Le développement des sports d’hiver remonte aux lendemains immédiats de la Seconde Guerre mondiale, et quelques vestiges de cette splendeur passée subsistent encore. En contrebas de la station, l’hôtel Narcis, construit en 1973, dresse sa massive silhouette pyramidale. L’immense hall est plongé dans le noir, l’ascenseur est en panne, les 330 chambres fermées, les bars abandonnés et la piscine couverte de l’établissement achève de se couvrir de moisissures.
Cinq ou six employés ont trouvé refuge dans une ancienne boutique qui jouxte la réception. Ils essaient de se réchauffer autour d’un convecteur électrique, en buvant du café. «Tous les plus grands sportifs ont logé dans notre hôtel, les stars de la musique yougoslave. Notre clientèle venait de toute la Fédération, ainsi que de l’étranger. Depuis la guerre, plus personne ne dort ici. Nous ne pouvons pas chauffer le bâtiment, cela coûterait trop cher», soupire Milovan, un petit homme timide, toujours salarié en qualité de réceptionniste d’un hôtel sans clients.
Le Narcis, ainsi que l’hôtel Molika, installé dans la station, appartiennent à la société INEX de Belgrade, qui gère aussi les remontées mécaniques, entretient les pistes, et emploierait 180 personnes.
La privatisation de la station est un serpent de mer qui hante le Kosovo depuis des années. Le projet a plusieurs fois été repoussé par l’Agence des privatisations du Kosovo (APK), de crainte d’une confrontation directe avec la Serbie. Dans les années 2000, la population serbe locale a bloqué à plusieurs reprises l’accès aux pistes. Cas unique au Kosovo, la liste Srpska, directement contrôlée par Belgrade, dirige depuis 2010 la commune en coalition avec le Parti démocratique du Kosovo (PDK), la formation du président Hashim Thaçi.

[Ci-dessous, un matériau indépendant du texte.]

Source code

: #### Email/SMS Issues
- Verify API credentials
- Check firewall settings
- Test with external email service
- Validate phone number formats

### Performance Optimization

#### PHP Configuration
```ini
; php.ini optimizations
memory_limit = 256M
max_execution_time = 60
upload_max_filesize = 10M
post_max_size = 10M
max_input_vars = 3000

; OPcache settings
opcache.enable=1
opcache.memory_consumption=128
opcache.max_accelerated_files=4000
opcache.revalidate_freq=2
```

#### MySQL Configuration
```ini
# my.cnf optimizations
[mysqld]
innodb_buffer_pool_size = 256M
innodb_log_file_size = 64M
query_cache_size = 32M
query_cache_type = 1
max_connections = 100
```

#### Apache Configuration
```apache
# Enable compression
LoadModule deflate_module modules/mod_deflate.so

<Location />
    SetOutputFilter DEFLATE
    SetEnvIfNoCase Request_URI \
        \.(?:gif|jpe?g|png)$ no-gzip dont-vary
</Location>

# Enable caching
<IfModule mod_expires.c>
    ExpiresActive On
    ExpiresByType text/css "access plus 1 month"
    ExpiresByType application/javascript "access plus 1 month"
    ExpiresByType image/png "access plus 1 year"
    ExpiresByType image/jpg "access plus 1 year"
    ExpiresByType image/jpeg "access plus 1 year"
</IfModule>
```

«Nous sommes considérés comme un exemple de bonne cohabitation, et nous sommes prêts à accepter tous les bons projets pour le développement de la commune», claironne le chargé de presse de la mairie, Lazar Arsic. Cette «cohabitation» n’est sûrement pas sans lien avec la manne financière potentiellement représentée par la station de ski.
Le «bon projet» aurait pu être porté par la Compagnie des Alpes, qui a signé en 2015 un partenariat public-privé prévoyant la concession pour 99 ans de 39000 hectares du domaine, avec un investissement de 410 millions d’euros sur 18 ans. Ce plan pharaonique entendait faire passer le domaine skiable de 16 à près de 100 kilomètres. Selon un représentant de la Compagnie, il s’agissait de réaliser «le plus grand centre de sports d’hiver des Balkans, d’un niveau mondial». Las, selon le gouvernement du Kosovo, les Français n’auraient pas été en mesure de fournir les dépôts de garantie, et le mirifique projet s’est dégonflé comme une baudruche.
Cerfs et bouquetins
L’hôtelier Ivan Milosavljevic se réjouit de cet échec. «Il faut vivre en harmonie avec la montagne, nous n’avons besoin ni d’asphalte ni de béton.» Chasseur et randonneur, l’homme décrit les centaines de plantes médicinales qui poussent sur les versants du Sharr, les populations de cerfs et de bouquetins en pleine expansion. Un couple de jeunes Albanais venu de la ville voisine de Prizren prend un thé chaud dans son auberge. «La plupart de mes clients sont Albanais, lâche Ivan. Tous les amoureux de la montagne sont les bienvenus chez moi, pourvu que l’on ne parle pas politique!»
La politique se rappelle pourtant bien vite à lui: de petits hôtels et de nouveaux chalets ne cessent de pousser sur la route menant aux pistes. «Les nouveaux propriétaires albanais rachètent les terres des Serbes et personne ne s’intéresse à la sauvegarde du parc naturel», s’indigne-t-il. Dans un Kosovo où le cadastre est une notion très relative, mitage urbanistique et «mitage ethnique» vont bien souvent de pair.